ARTICLE:
────────────────

Pillsbury Winthrop Attorney Clarifies Latest Open Source Myths Following Government Guidance and Microsoft Posturing Demystifying common misconceptions about open source, patents and legal


    MCLEAN, Va., Dec. 15 /PRNewswire/ -- Recent guidance by a Federal advisory
 council on the use of Open Source software (OS), along with saber rattling
 from Microsoft Corp. alleging that over 200 software patents are used in the
 Linux operating system, have raised fresh concerns over the legal risks for
 companies using or switching to OS software according to intellectual property
 lawyers at Pillsbury Winthrop LLP.
     "It is crucial that end-users and developers alike understand the reality
 of legal implications and patent issues surrounding OS software," says James
 Gatto, an intellectual property partner in the Northern Virginia office of
 Pillsbury Winthrop.  "However, it is important that people not fall prey to
 unfounded myths or succumb to the fear, uncertainty and doubt (FUD) tactics
 that some people say Microsoft is using."
     In October, the Federal Financial Institutions Examination Council
 (FFIEC), which sets standards for financial institutions, issued guidance
 regarding the use of OS. The FFIEC members include the Board of Governors of
 the Federal Reserve System and the Federal Deposit Insurance Corporation,
 among others.
     The FFIEC guidance takes a balanced approach, indicating that the use of
 OS poses many risks similar to those of proprietary software, but cautions
 institutions that OS necessitates implementation of "unique risk management
 practices" due to potential licensing, infringement, indemnification and
 warranty issues. The FFIEC does not take a "sky is falling" approach. Rather,
 it advises companies involved with OS to be aware of certain strategic,
 operational and legal issues and to work with knowledgeable attorneys to adopt
 suitable risk management practices.
     Microsoft, on the other hand, has recently made public statements that
 some say are an attempt to create FUD to slow the amazingly rapid adoption of
 OS software. For example, Microsoft CEO Steve Ballmer recently commented that
 the Linux operating system violates 228 separate software patents, suggesting
 that Linux users are likely to get sued for patent infringement. Not a single,
 specific patent was identified.
     It is no surprise that the company with the most to lose by the adoption
 of OS would try to slow its adoption. But OS usage is only gaining momentum. A
 2004 Forester survey of 140 large North American companies revealed that 46%
 of these companies already are using OS software and another 14% plan to do so
 soon. With 60% of the large North American companies using OS software, if the
 sky is falling, it is not falling on the OS community, but in Redmond.
     "Between Microsoft's posturing and the latest guidance from the FFIEC, it
 is clear that companies migrating to Open Source need to tread carefully,"
 Gatto stated.  "However, there are a number of strategies and tactics that can
 mitigate potential liability."

────────────────

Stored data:
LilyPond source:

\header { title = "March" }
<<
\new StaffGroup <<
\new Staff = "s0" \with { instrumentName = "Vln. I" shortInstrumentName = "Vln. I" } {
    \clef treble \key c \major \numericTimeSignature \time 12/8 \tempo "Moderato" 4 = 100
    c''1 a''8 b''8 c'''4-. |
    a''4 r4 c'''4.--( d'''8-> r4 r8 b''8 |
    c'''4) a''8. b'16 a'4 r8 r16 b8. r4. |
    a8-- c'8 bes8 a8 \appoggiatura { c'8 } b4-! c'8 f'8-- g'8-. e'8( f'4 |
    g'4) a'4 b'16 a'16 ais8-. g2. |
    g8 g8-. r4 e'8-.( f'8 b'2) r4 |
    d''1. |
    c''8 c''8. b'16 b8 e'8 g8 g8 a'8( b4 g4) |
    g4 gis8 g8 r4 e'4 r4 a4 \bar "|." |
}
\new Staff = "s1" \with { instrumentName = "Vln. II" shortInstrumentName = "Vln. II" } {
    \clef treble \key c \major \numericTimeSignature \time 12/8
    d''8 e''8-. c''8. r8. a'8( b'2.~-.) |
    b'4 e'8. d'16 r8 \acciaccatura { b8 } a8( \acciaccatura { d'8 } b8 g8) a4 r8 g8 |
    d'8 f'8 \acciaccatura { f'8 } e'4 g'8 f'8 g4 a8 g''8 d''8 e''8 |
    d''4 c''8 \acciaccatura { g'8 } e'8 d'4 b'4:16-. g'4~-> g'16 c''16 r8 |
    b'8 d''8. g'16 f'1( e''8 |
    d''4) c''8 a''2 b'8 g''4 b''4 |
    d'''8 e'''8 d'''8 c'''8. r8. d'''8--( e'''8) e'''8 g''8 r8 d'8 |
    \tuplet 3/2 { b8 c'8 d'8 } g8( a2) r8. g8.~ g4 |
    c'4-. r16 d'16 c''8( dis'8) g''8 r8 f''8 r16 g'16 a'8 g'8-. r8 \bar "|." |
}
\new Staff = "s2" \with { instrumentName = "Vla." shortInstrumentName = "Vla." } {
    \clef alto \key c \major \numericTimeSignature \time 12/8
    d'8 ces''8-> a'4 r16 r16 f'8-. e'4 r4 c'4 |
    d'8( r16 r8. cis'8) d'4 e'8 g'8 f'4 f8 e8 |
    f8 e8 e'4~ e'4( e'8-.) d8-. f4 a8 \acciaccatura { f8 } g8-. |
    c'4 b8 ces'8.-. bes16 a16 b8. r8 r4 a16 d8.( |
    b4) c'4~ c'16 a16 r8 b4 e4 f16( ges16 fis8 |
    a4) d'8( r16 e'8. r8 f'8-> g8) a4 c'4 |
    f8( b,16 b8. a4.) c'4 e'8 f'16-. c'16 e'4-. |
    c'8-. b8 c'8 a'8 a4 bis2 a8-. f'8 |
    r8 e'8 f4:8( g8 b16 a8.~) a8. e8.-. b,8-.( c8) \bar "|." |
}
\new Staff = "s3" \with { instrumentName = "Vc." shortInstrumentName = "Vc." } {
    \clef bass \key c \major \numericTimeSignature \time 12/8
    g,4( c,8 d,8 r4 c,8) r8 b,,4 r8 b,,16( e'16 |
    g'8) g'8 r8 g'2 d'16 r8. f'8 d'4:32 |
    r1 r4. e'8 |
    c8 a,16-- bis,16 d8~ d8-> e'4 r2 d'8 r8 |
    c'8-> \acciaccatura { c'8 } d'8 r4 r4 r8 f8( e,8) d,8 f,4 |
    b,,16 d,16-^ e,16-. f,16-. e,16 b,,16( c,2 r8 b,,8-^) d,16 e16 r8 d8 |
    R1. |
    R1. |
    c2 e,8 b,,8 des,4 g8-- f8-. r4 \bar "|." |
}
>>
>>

────────────────

TO-DO LIST:
1 - According to the press release on open source legal myths, how many separate software patents did Steve Ballmer say the Linux operating system violates?
2 - Continue the press release on open source legal myths from its final sentence.

RESPONSE LIST:
1 - 228 separate software patents.

2 -
     Gatto noted that some unique legal issues arise with OS software but that
 there are unique benefits as well. The suggestion that users of OS software
 are more likely to be sued for patent infringement than those that use
 proprietary software, like Microsoft's does not appear supported by actual
 experience. It is interesting to note that while Microsoft has had several
 dozen patent infringement lawsuits filed against it in the past few years,
 none have been reported against Linux, the most popular of all OS programs.
     It is also not correct that OS software can not be patented. Many
 companies that are involved with OS have significant patent portfolios and
 have declared that they will use these patents defensively to protect against
 patent lawsuits. For example, in October, Novell vowed to use its patent
 portfolio to protect open source software products and voiced its opposition
 to proposed changes to the European Union software directive that would ease
 restrictions on software patents. Jeremy Bevan, a Novell VP, added, "there
 have been various rumors about the possibility of patents in open source
 technology and what will happen," saying that the company wanted to reassure
 its customers that "there's no greater risk" with open source than with
 proprietary technology.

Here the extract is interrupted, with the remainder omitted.